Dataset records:
--

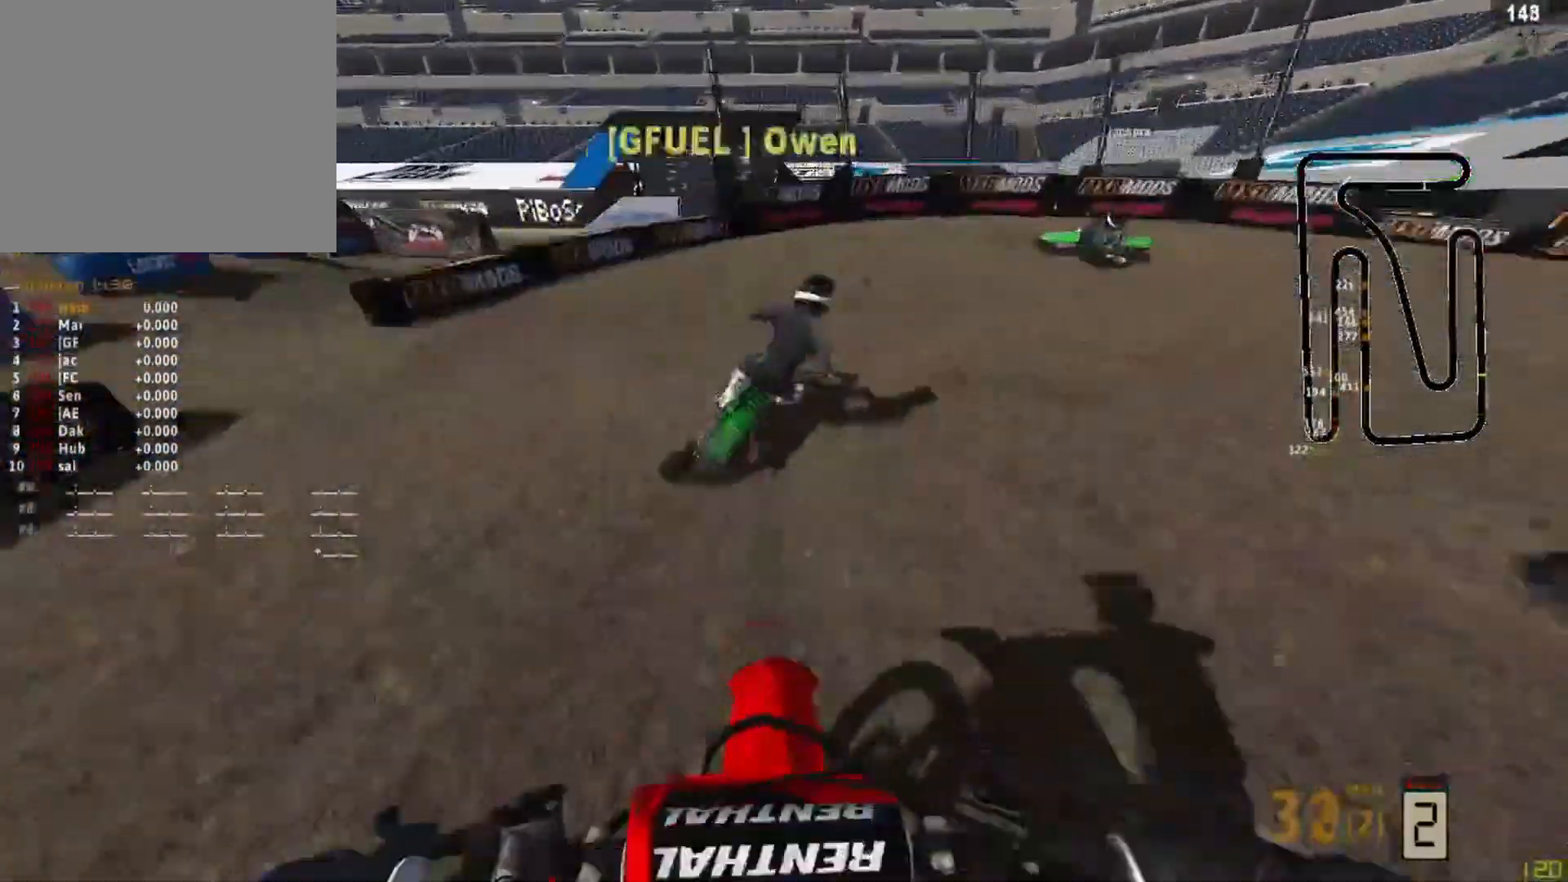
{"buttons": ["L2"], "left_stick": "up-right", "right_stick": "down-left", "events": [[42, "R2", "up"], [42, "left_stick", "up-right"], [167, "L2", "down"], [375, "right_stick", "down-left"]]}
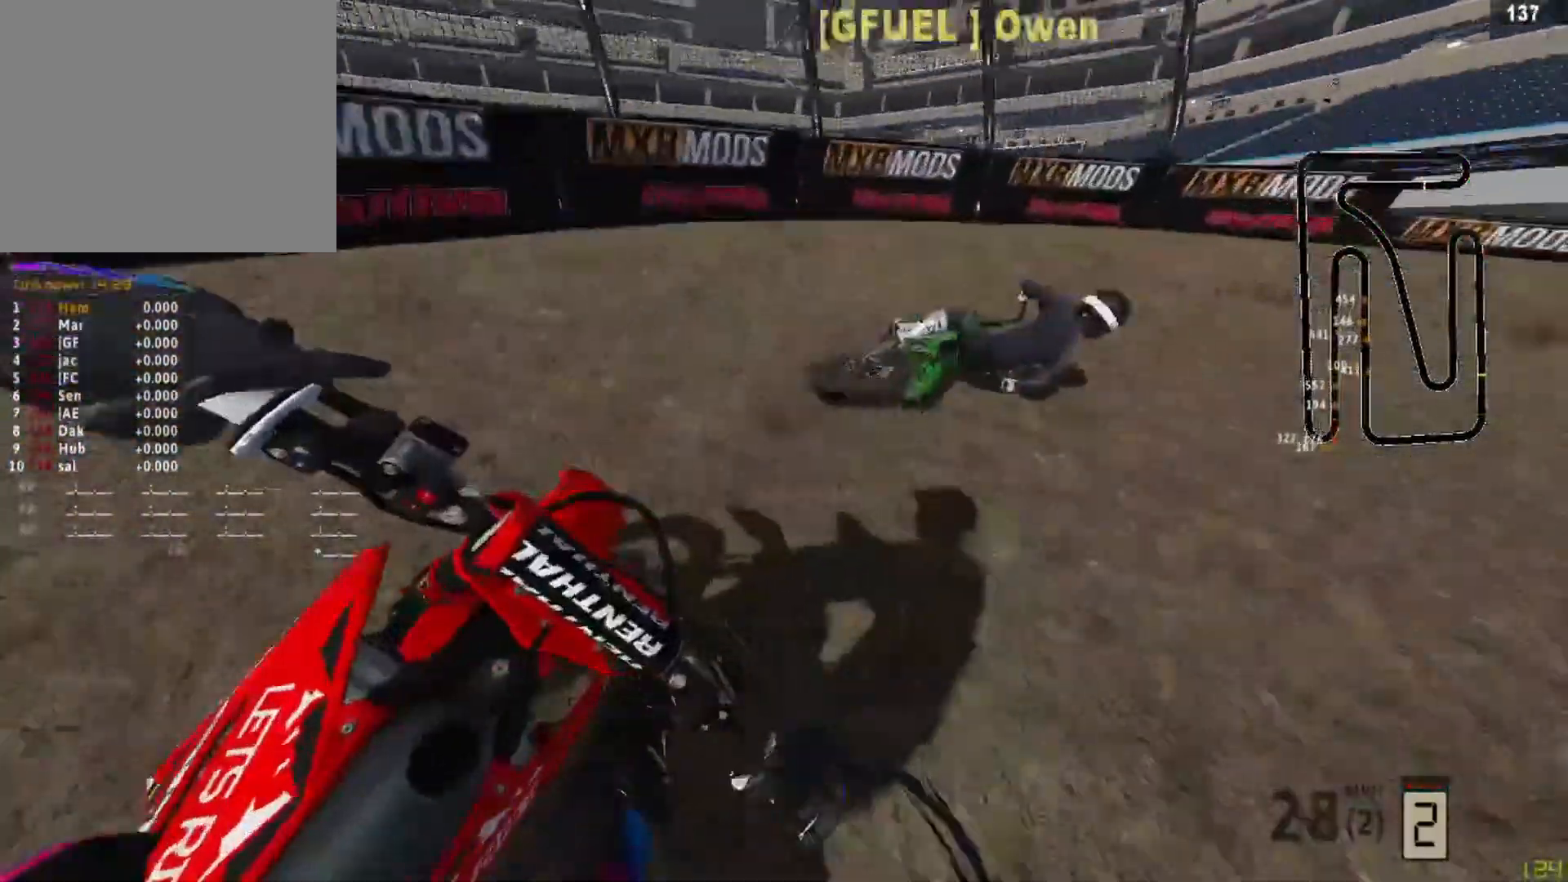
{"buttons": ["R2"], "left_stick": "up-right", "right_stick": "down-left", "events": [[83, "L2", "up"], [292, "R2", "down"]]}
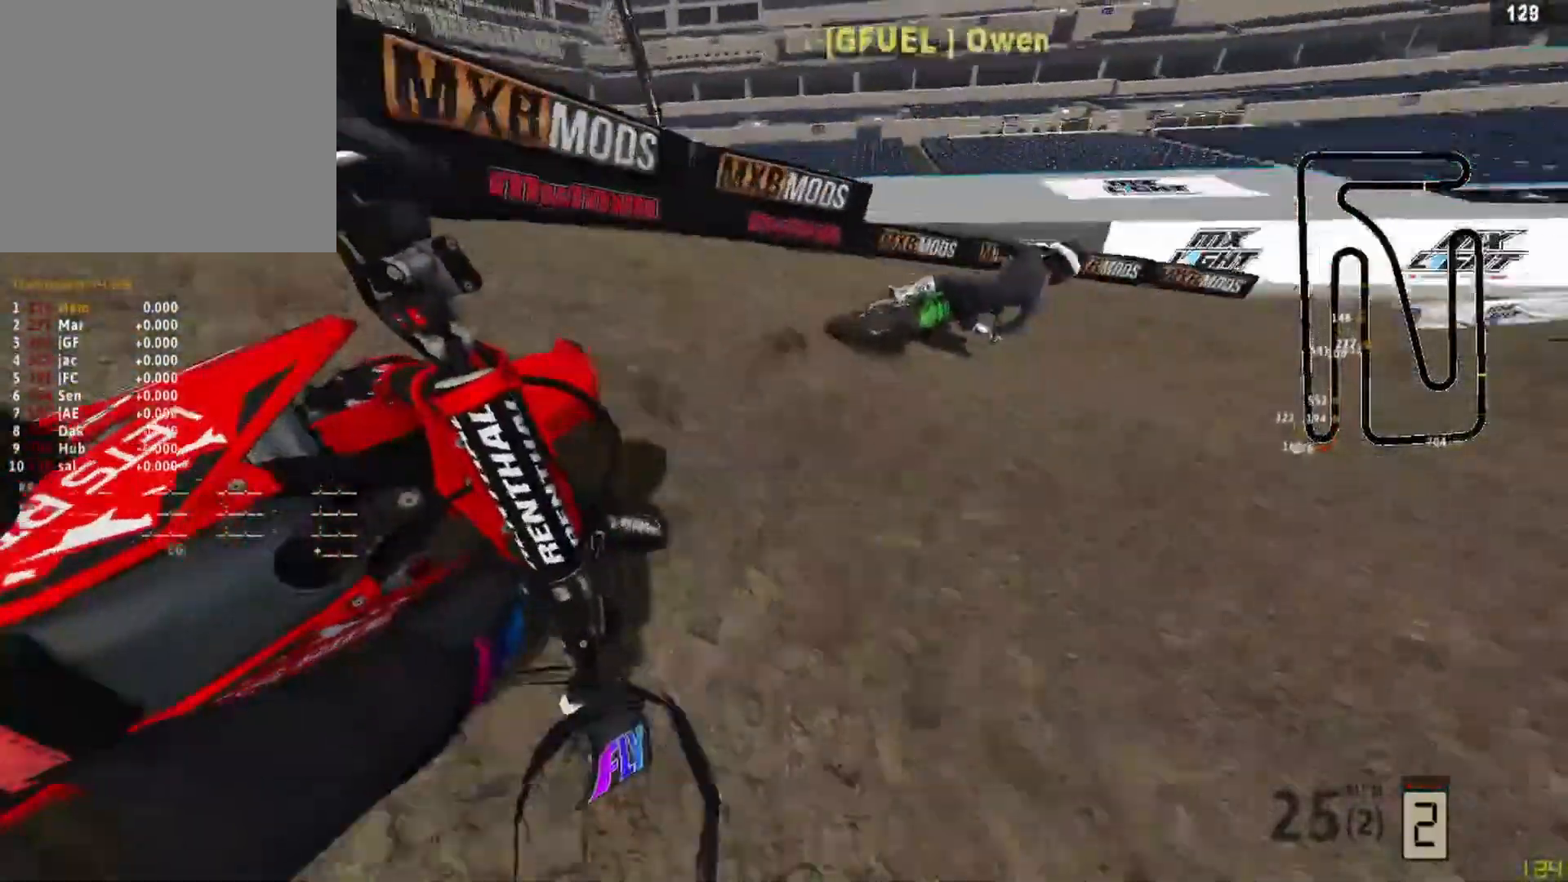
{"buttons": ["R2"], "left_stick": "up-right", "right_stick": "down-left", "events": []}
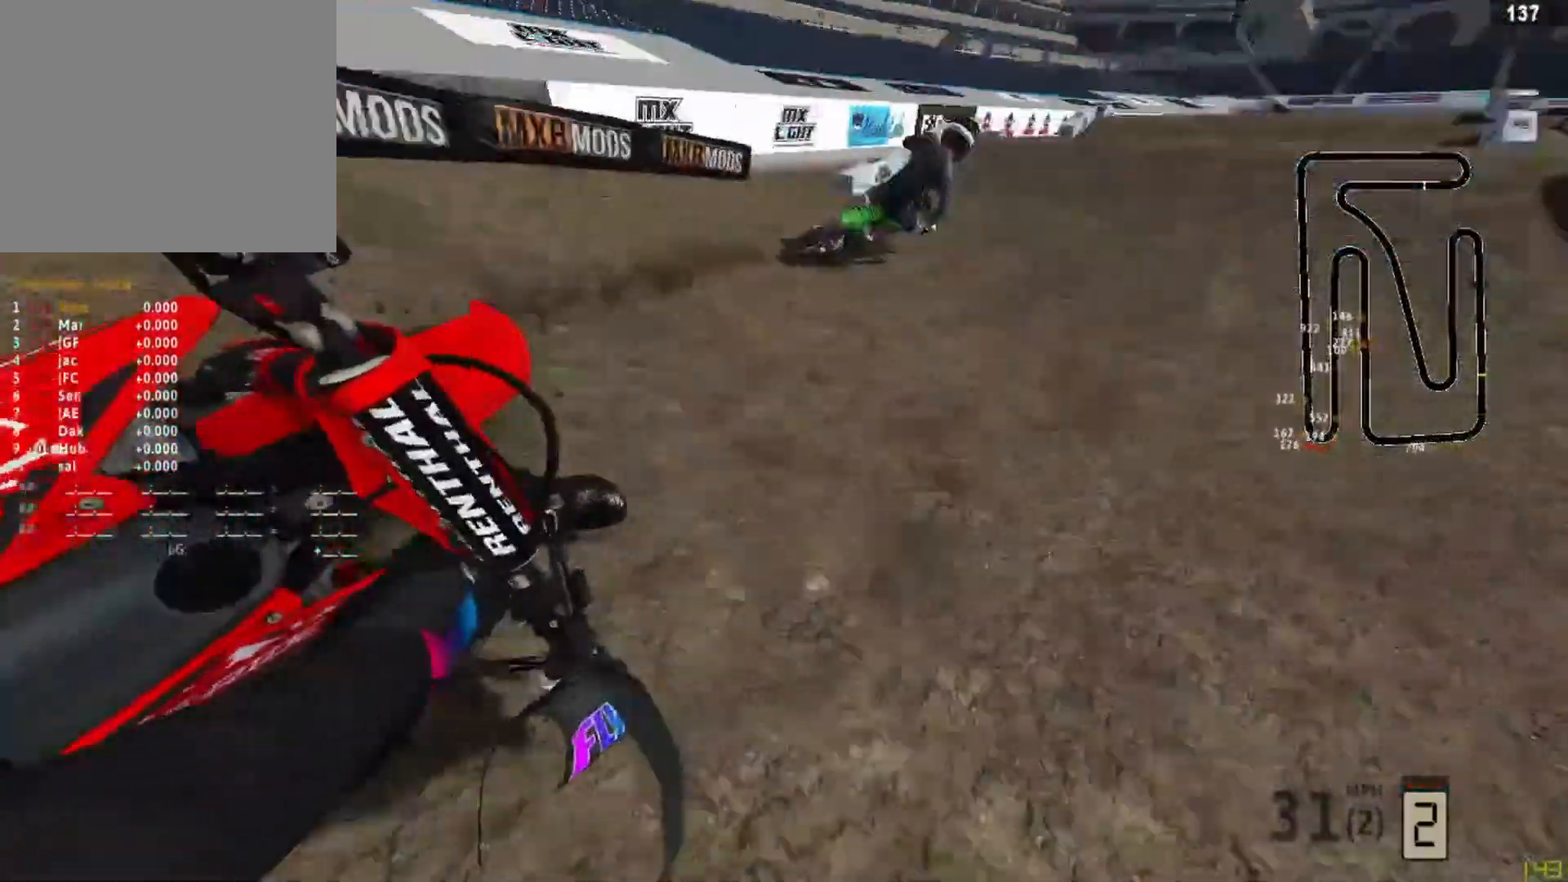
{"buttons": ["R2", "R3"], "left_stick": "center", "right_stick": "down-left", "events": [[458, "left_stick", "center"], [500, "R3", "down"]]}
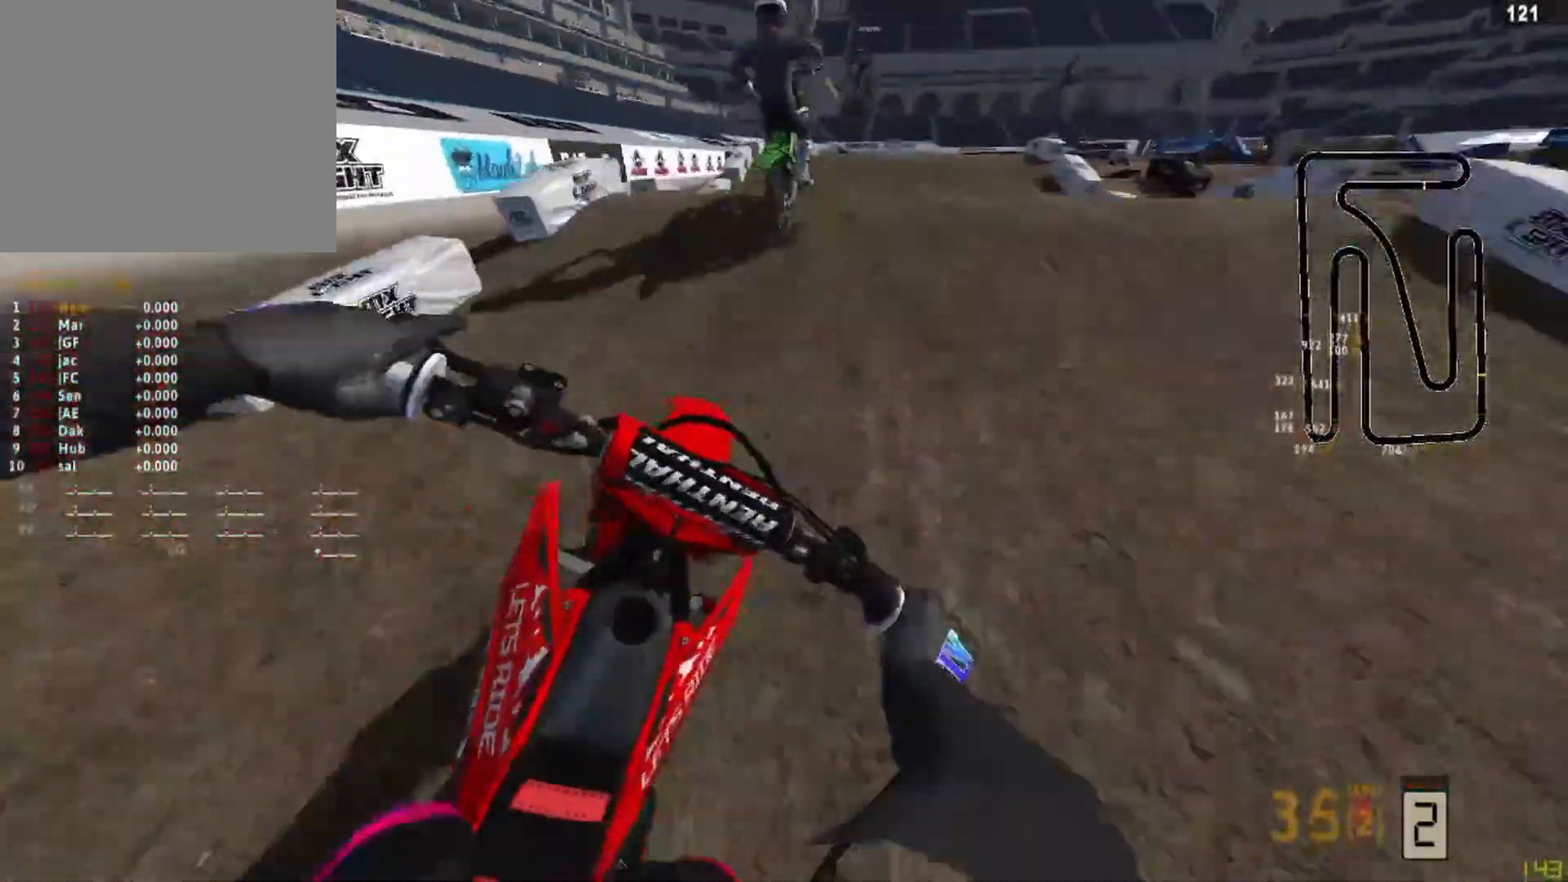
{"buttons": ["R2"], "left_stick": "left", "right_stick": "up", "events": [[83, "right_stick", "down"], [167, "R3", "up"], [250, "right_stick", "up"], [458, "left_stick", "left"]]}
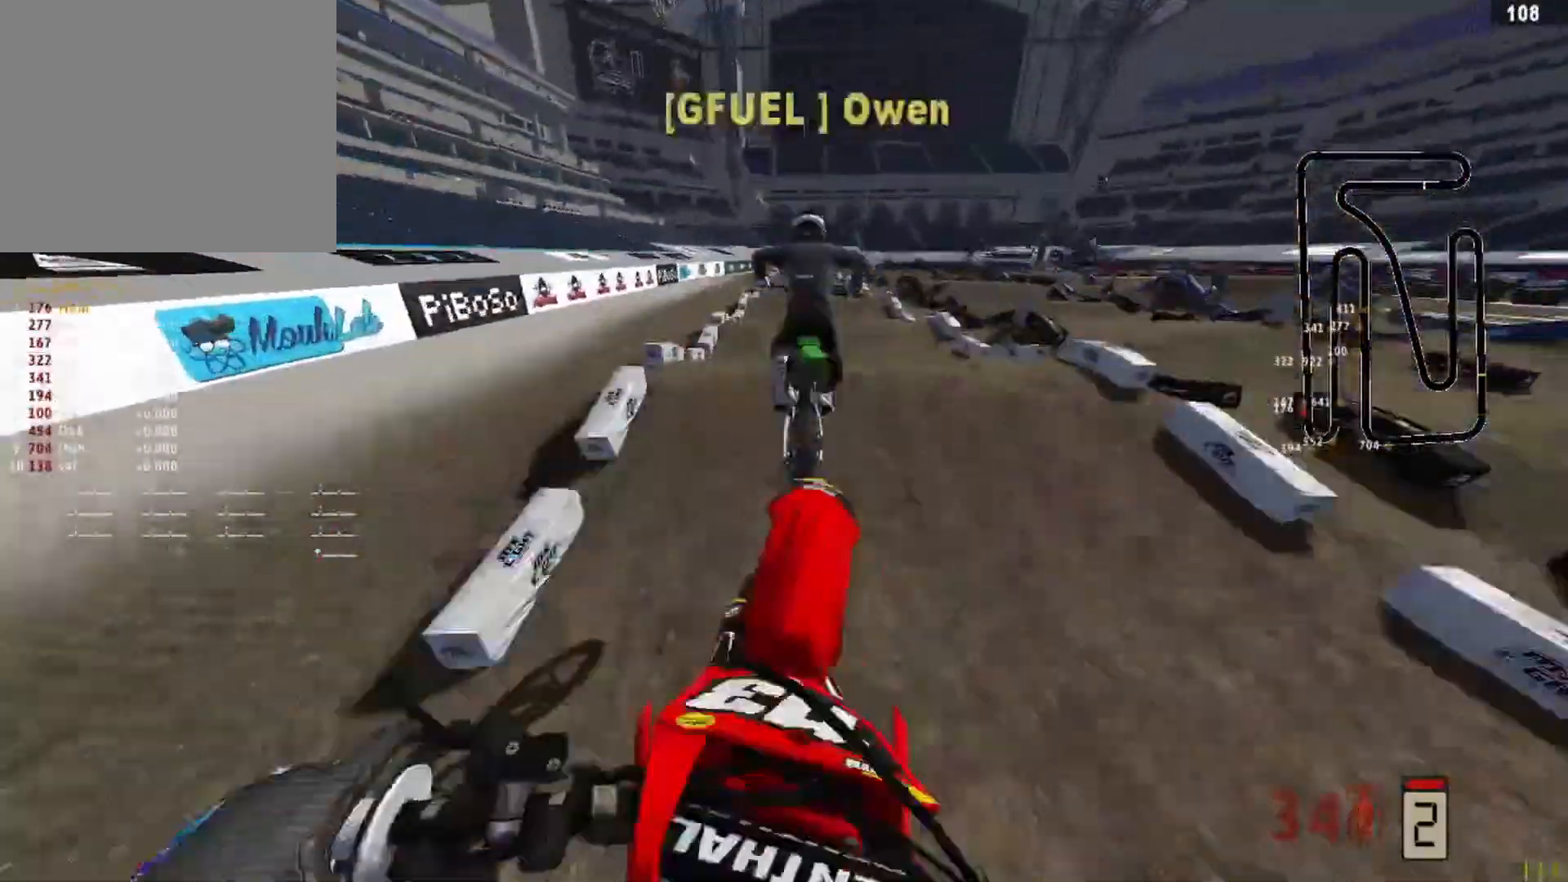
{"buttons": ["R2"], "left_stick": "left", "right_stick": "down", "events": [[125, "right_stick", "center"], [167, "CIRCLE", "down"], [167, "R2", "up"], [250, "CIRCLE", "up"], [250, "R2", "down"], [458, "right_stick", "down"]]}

--

▶ _Required action_:
For each line of the entries that includes "center", show that line.

▶ _Your solution_:
{"buttons": ["R2", "R3"], "left_stick": "center", "right_stick": "down-left", "events": [[458, "left_stick", "center"], [500, "R3", "down"]]}
{"buttons": ["R2"], "left_stick": "left", "right_stick": "down", "events": [[125, "right_stick", "center"], [167, "CIRCLE", "down"], [167, "R2", "up"], [250, "CIRCLE", "up"], [250, "R2", "down"], [458, "right_stick", "down"]]}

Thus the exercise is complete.